SAS Federation Server for GDPR - Security
According to the GDPR, personal data shall be processed in a manner that ensures appropriate security of the personal data, including protection against unauthorised or unlawful processing. SAS Federation Server security services ensure that both the server and its data are protected against unauthorized access. SAS Federation Server supports configurable authorization processes and other security features, including encryption.
Authentication
SAS Federation Server works with SAS Metadata Server to perform authentication for users and groups. When a user connects to SAS Federation Server to access data, the user’s authenticating credentials are passed to the SAS Metadata Server for validation. Once the credentials are validated, the SAS Metadata Server will identify the user based on the submitted credentials and get information including logins and group memberships.
If a user is authenticated but cannot be identified in the SAS Metadata Server, that user becomes a member of the PUBLIC group.
Authorization
Authorization determines what privileges a user or group has to access the data sources.

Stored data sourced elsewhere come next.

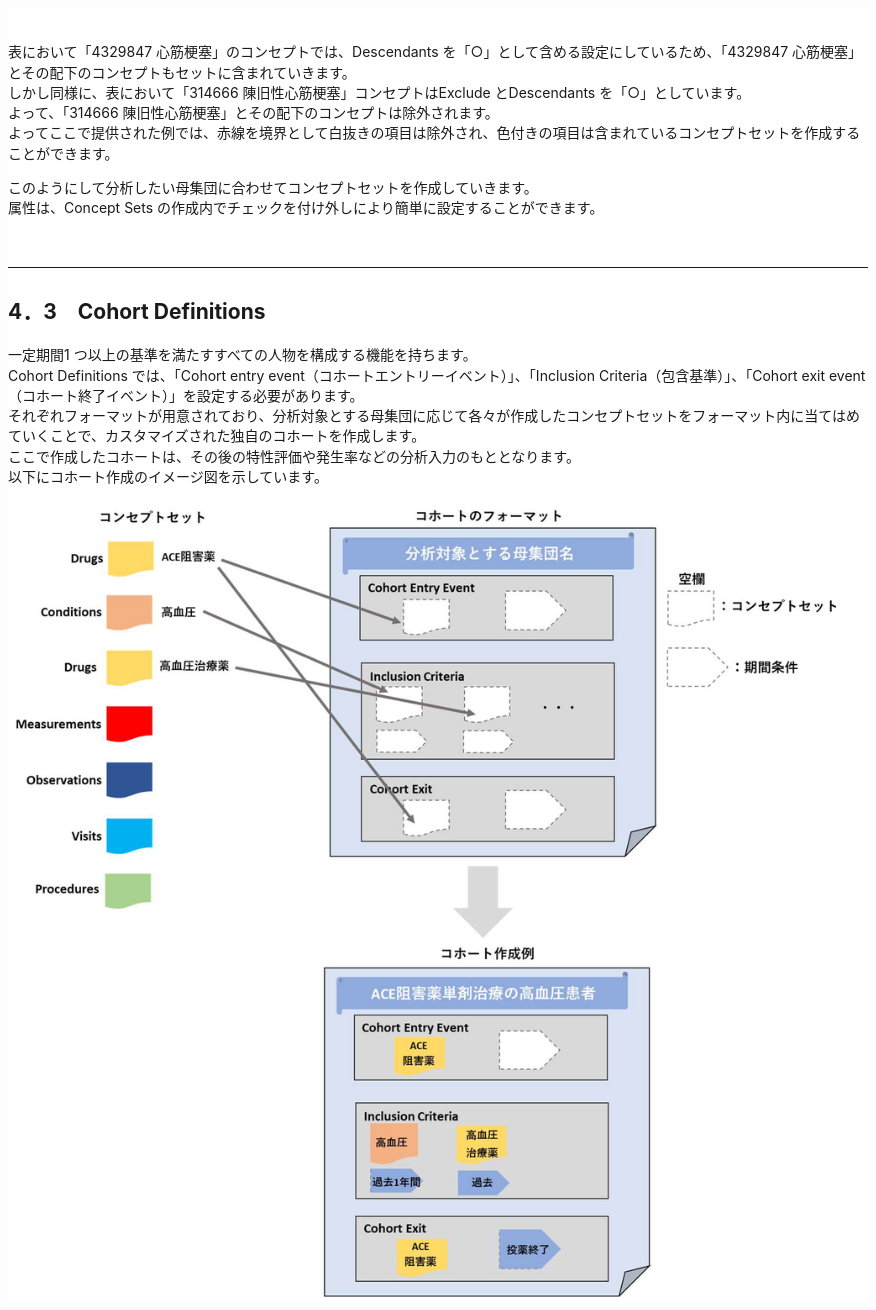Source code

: <br>

表において「4329847 心筋梗塞」のコンセプトでは、Descendants を「○」として含める設定にしているため、「4329847 心筋梗塞」とその配下のコンセプトもセットに含まれていきます。  
しかし同様に、表において「314666 陳旧性心筋梗塞」コンセプトはExclude とDescendants を「○」としています。  
よって、「314666 陳旧性心筋梗塞」とその配下のコンセプトは除外されます。  
よってここで提供された例では、赤線を境界として白抜きの項目は除外され、色付きの項目は含まれているコンセプトセットを作成することができます。  

このようにして分析したい母集団に合わせてコンセプトセットを作成していきます。  
属性は、Concept Sets の作成内でチェックを付け外しにより簡単に設定することができます。  

<br>

---
## **4．3　Cohort Definitions**
一定期間1 つ以上の基準を満たすすべての人物を構成する機能を持ちます。  
Cohort Definitions では、「Cohort entry event（コホートエントリーイベント）」、「Inclusion Criteria（包含基準）」、「Cohort exit event（コホート終了イベント）」を設定する必要があります。  
それぞれフォーマットが用意されており、分析対象とする母集団に応じて各々が作成したコンセプトセットをフォーマット内に当てはめていくことで、カスタマイズされた独自のコホートを作成します。  
ここで作成したコホートは、その後の特性評価や発生率などの分析入力のもととなります。  
以下にコホート作成のイメージ図を示しています。  

![](./Files/Atlas_2/image/image18.png)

Authorization can happen at two distinct locations:
- Data Source Authorization (for example: an Oracle database, provides its own layer of security for its data. Of course, data source authorization cannot be bypassed by SAS Federation Server)
- Federation Server Authorization.
Privileges/permissions are the list of actions a user can be authorized/denied to perform, including in that case SELECT, INSERT, ALTER, DROP, etc.
Privileges/permissions can be assigned at different layers: server, data service, DSN, catalog, schema, table, etc. up to the column level. For example, a user/group can be granted SELECT permissions on a data service, but denied SELECT on specific tables or columns on a table.
Row-level security (RLS) for SAS Federation Server provides additional security on tables and views by restricting data access on a row-by-row basis.
Server encryption
SAS Federation Server supports two methods of encryption strength: SAS Proprietary Encryption and encryption with DataFlux Secure. The SAS Proprietary Encryption algorithm provides a medium level of security, it is strong enough to protect your data from casual viewing.
With DataFlux Secure, you have a high level of security, it provides three high-assurance features:
- Enhanced encryption for network communication and passwords. Multiple encryption algorithms are supported, up to and including the 256-bit private keys of AES.
- The Secure Sockets Layer (SSL) protects HTTPS connections.
- FIPS compliance to help ensure that your site meets regulatory requirements.